Private label products account for about 10% of Nordstrom’s sales – 30% of which is sourced from China, he said on the call.
“At this time, we haven’t seen very much material change or disruption to the supply chain and we are having a lot of conversations with our vendors,” added Nordstrom CFO Anne Bramman. “Our private label business, relatively speaking, is pretty small.”
Foto: A Kroger store. Source: Reuters
Though several grocers have experienced runs on essential items in recent weeks, Kroger CEO Rodney McMullen said it’s too early to tell how the coronavirus may impact sales.
“Certainly we could see an increase in volume in certain categories,” he said on a call with investors on March 5. “All of our teams – our stores, our supply chain team, our procurement folks – are incredibly focused on staying in stock of our critical items.”

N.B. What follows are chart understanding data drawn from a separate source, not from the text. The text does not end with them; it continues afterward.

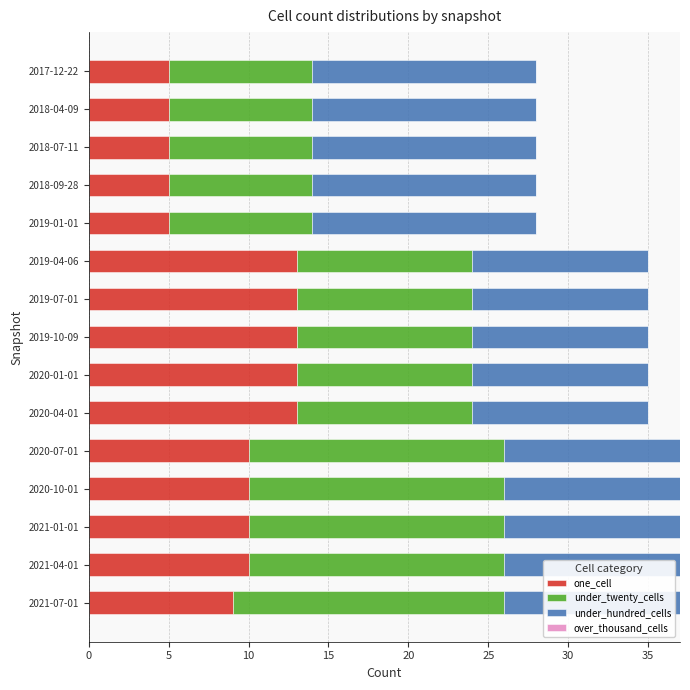

The one_cell series shows 13 at 2019-07-01. True or false?

True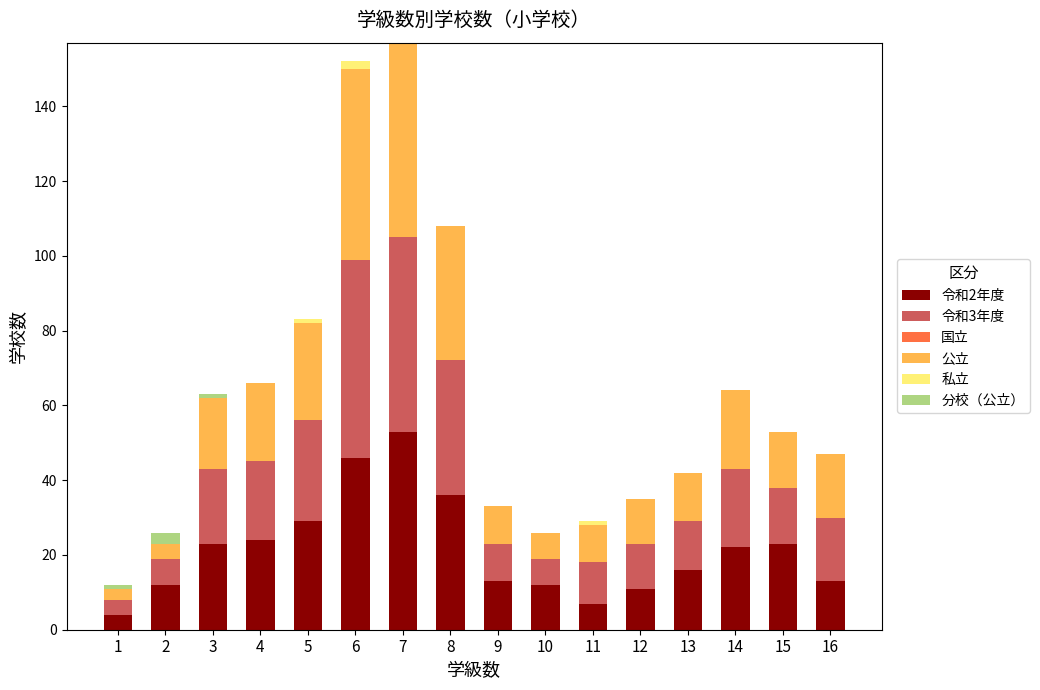

Is it true that 令和2年度 equals 6 at 5?

False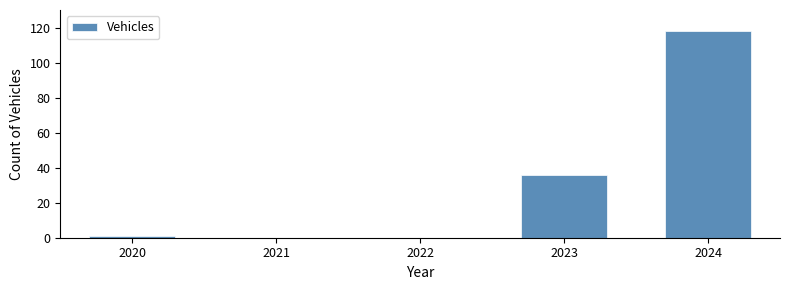

Reading left to right, list all the values displayed in this chart.

2020=1	2021=0	2022=0	2023=36	2024=118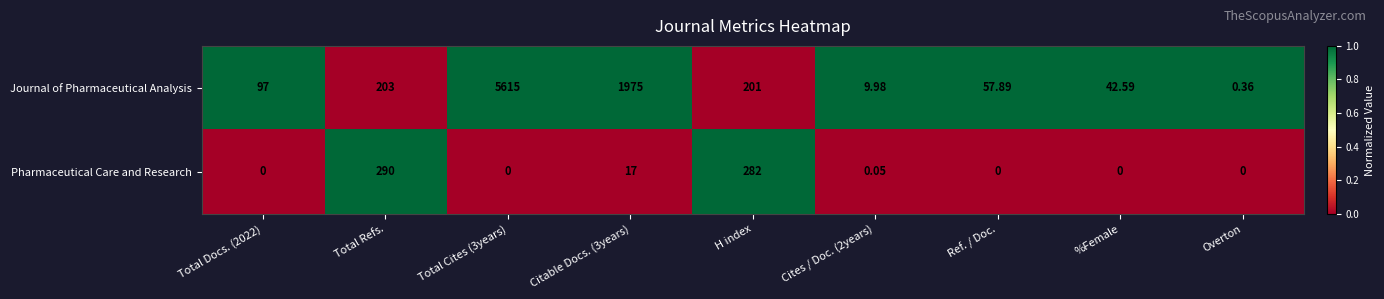

What is the spread (max minus min) of values at H index?

81.0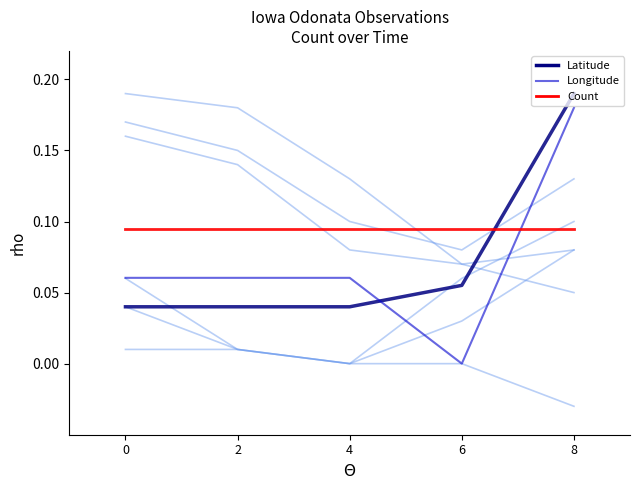

Count the Latitude values in the range 0 to 1.

5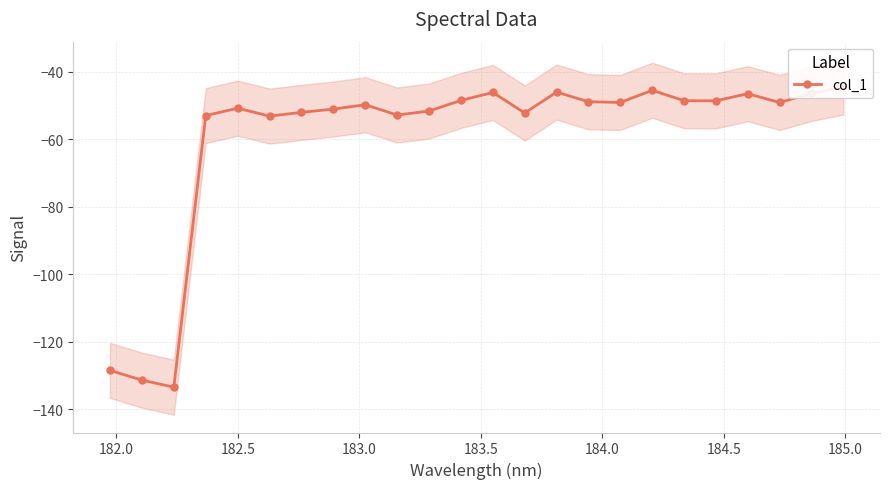

What is the maximum value shown in the chart?

-44.6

Kroger CFO Gary Millerchip added that the company is not especially concerned about possible supply chain issues given that a vast majority of the company’s items are sourced domestically. Instead, the company is focusing its efforts on employee and customer health and safety.
“From a business preparedness standpoint we have established an internal task force and developed an epidemic plan,” he said. “The health of our associates, customers and communities is our top priority.”
Foto: Adidas. Source: Reuters
The German sportswear company reported on Wednesday that it expects first-quarter sales to drop by $1.14 billion in greater China, CNBC reported.
In a statement to Business Insider, an Adidas representative said, “The safety and health of our people always comes first. Globally we implement applicable local, officially issued regulations and reserve the right to take further measures if necessary. To protect our employees, consumers and partners, we have taken a number of measures at all adidas sites including increased hygiene measures, corresponding recommendations to our employees or travel restrictions.”
Foto: Source: Rick Wilking/Reuters
On March 11, Lowe’s posted a note from CEO Marvin Ellison addressing precautions it is taking over the coronavirus pandemic.
Ellison wrote that the home improvement giant has established a task force to work with the CDC. It has also enacted a new leave policy for employees and boosted its sanitation regime.
“To help prevent the spread of the virus, we’re encouraging anyone who feels sick to stay home, and we’ve also put in place new temporary time-off guidelines to give our associates even greater flexibility and pay them for the time they need to stay home and get well,” Ellison wrote.
When it comes to customer orders, Ellison noted that Lowe’s will “continue to run all services as usual,” including installations, deliveries, and in-home consultations.
Foto: Source: REUTERS/David Mdzinarishvili
In a call with investors on March 12, Gap CFO Teri List-Stoll said the company is forecasting a $100 million decline in sales across its Chinese, Japanese, and European markets as a result of the coronavirus. In the US, however, List-Stoll said executives aren’t yet able to estimate the impact on business in the “early days” of the spread of the virus in North America.
“The situation remians highly fluid and we are of course monitoring events closely and considering contingency plans,” List-Stoll said, adding that the two biggest areas of concern are demand suppression and supply chain interruption.
Similar to many of its peers, Gap has recently worked to shift its supply chain away from China in light of the implementation of tariffs under the Trump administration. List-Stoll said Gap now sources 16% of its supply chain from the region, down from 21% previously.
Still, she said a significant amount of fabric procurement happens in China, though at this time all shipments “appear on schedule.”
Sonia Syngal, Gap’s recently appointed CEO and former head of Old Navy, said on the call that she feels the company is “better positioned than most” and noted it is keeping a firm eye on the impact of coronavirus in heavily infected areas.
“We’re leveraging business contuinity learnings that began with our Asia teams,” she said. “We will assess in hotspots like Washington and New York as we see it unfold in North America.”